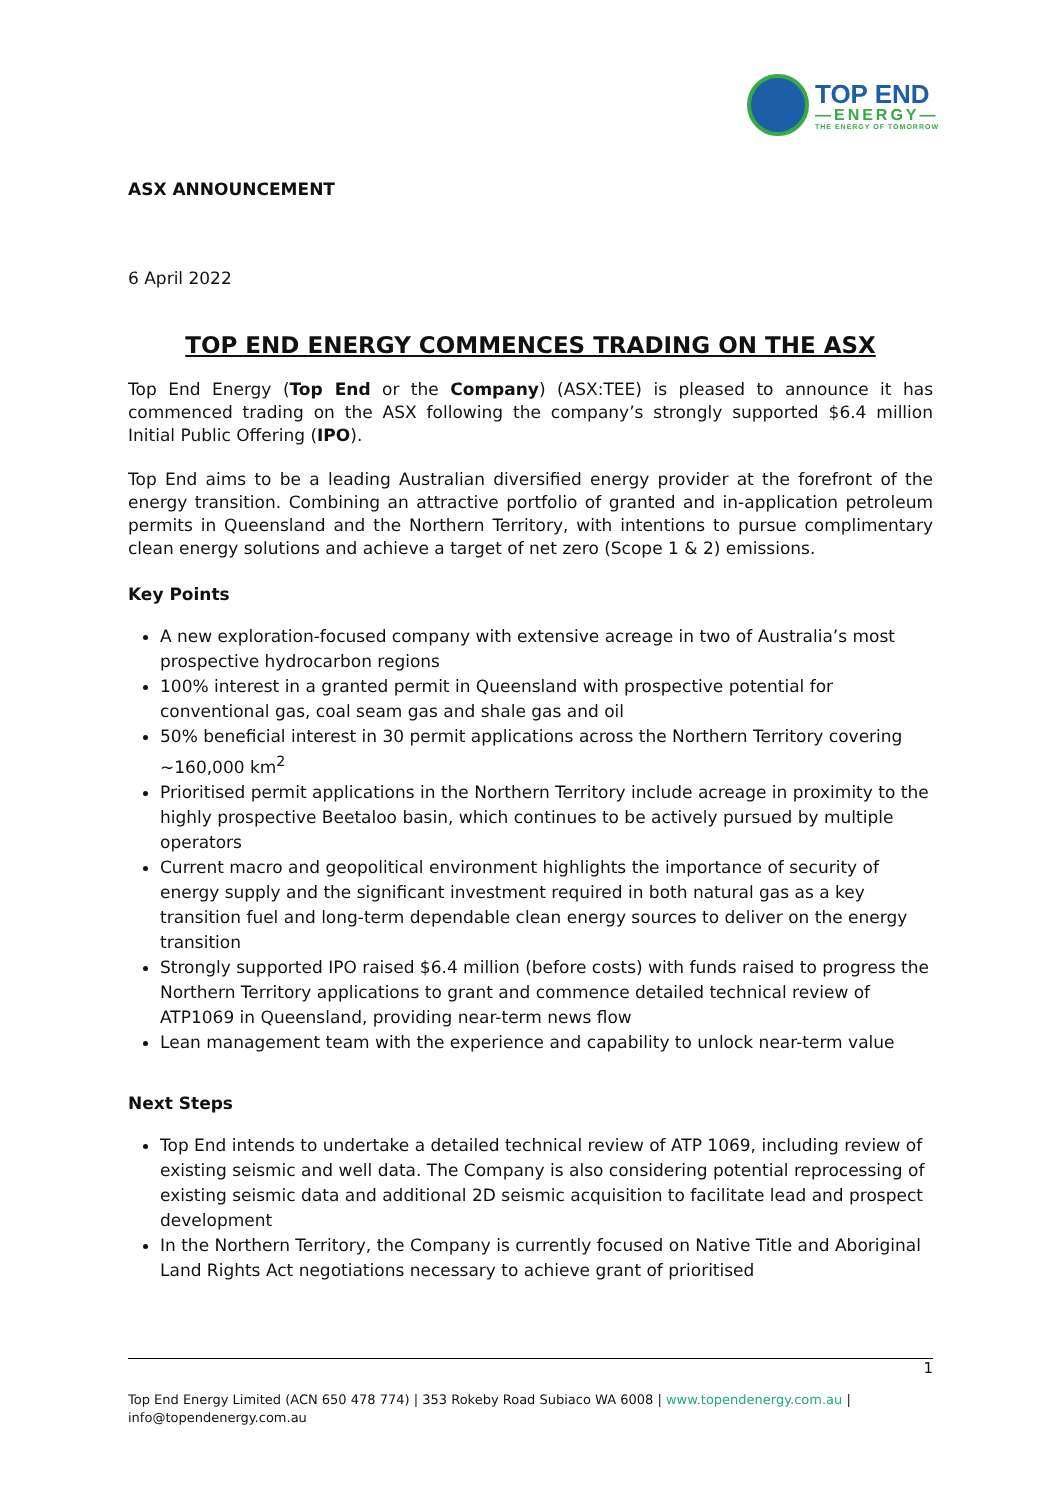TOP END
—ENERGY—
THE ENERGY OF TOMORROW
ASX ANNOUNCEMENT
6 April 2022
TOP END ENERGY COMMENCES TRADING ON THE ASX
Top End Energy (Top End or the Company) (ASX:TEE) is pleased to announce it has commenced trading on the ASX following the company’s strongly supported $6.4 million Initial Public Offering (IPO).
Top End aims to be a leading Australian diversified energy provider at the forefront of the energy transition. Combining an attractive portfolio of granted and in-application petroleum permits in Queensland and the Northern Territory, with intentions to pursue complimentary clean energy solutions and achieve a target of net zero (Scope 1 & 2) emissions.
Key Points
A new exploration-focused company with extensive acreage in two of Australia’s most prospective hydrocarbon regions
100% interest in a granted permit in Queensland with prospective potential for conventional gas, coal seam gas and shale gas and oil
50% beneficial interest in 30 permit applications across the Northern Territory covering ~160,000 km<sup>2</sup>
Prioritised permit applications in the Northern Territory include acreage in proximity to the highly prospective Beetaloo basin, which continues to be actively pursued by multiple operators
Current macro and geopolitical environment highlights the importance of security of energy supply and the significant investment required in both natural gas as a key transition fuel and long-term dependable clean energy sources to deliver on the energy transition
Strongly supported IPO raised $6.4 million (before costs) with funds raised to progress the Northern Territory applications to grant and commence detailed technical review of ATP1069 in Queensland, providing near-term news flow
Lean management team with the experience and capability to unlock near-term value
Next Steps
Top End intends to undertake a detailed technical review of ATP 1069, including review of existing seismic and well data. The Company is also considering potential reprocessing of existing seismic data and additional 2D seismic acquisition to facilitate lead and prospect development
In the Northern Territory, the Company is currently focused on Native Title and Aboriginal Land Rights Act negotiations necessary to achieve grant of prioritised
1
Top End Energy Limited (ACN 650 478 774) | 353 Rokeby Road Subiaco WA 6008 | www.topendenergy.com.au | info@topendenergy.com.au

[WHAT IS NEEDED]
Without the pictures, reproduce every entry exactly as written.

[EXPECTED ANSWER]
TOP END
—ENERGY—
THE ENERGY OF TOMORROW
ASX ANNOUNCEMENT
6 April 2022
TOP END ENERGY COMMENCES TRADING ON THE ASX
Top End Energy (Top End or the Company) (ASX:TEE) is pleased to announce it has commenced trading on the ASX following the company’s strongly supported $6.4 million Initial Public Offering (IPO).
Top End aims to be a leading Australian diversified energy provider at the forefront of the energy transition. Combining an attractive portfolio of granted and in-application petroleum permits in Queensland and the Northern Territory, with intentions to pursue complimentary clean energy solutions and achieve a target of net zero (Scope 1 & 2) emissions.
Key Points
A new exploration-focused company with extensive acreage in two of Australia’s most prospective hydrocarbon regions
100% interest in a granted permit in Queensland with prospective potential for conventional gas, coal seam gas and shale gas and oil
50% beneficial interest in 30 permit applications across the Northern Territory covering ~160,000 km<sup>2</sup>
Prioritised permit applications in the Northern Territory include acreage in proximity to the highly prospective Beetaloo basin, which continues to be actively pursued by multiple operators
Current macro and geopolitical environment highlights the importance of security of energy supply and the significant investment required in both natural gas as a key transition fuel and long-term dependable clean energy sources to deliver on the energy transition
Strongly supported IPO raised $6.4 million (before costs) with funds raised to progress the Northern Territory applications to grant and commence detailed technical review of ATP1069 in Queensland, providing near-term news flow
Lean management team with the experience and capability to unlock near-term value
Next Steps
Top End intends to undertake a detailed technical review of ATP 1069, including review of existing seismic and well data. The Company is also considering potential reprocessing of existing seismic data and additional 2D seismic acquisition to facilitate lead and prospect development
In the Northern Territory, the Company is currently focused on Native Title and Aboriginal Land Rights Act negotiations necessary to achieve grant of prioritised
1
Top End Energy Limited (ACN 650 478 774) | 353 Rokeby Road Subiaco WA 6008 | www.topendenergy.com.au | info@topendenergy.com.au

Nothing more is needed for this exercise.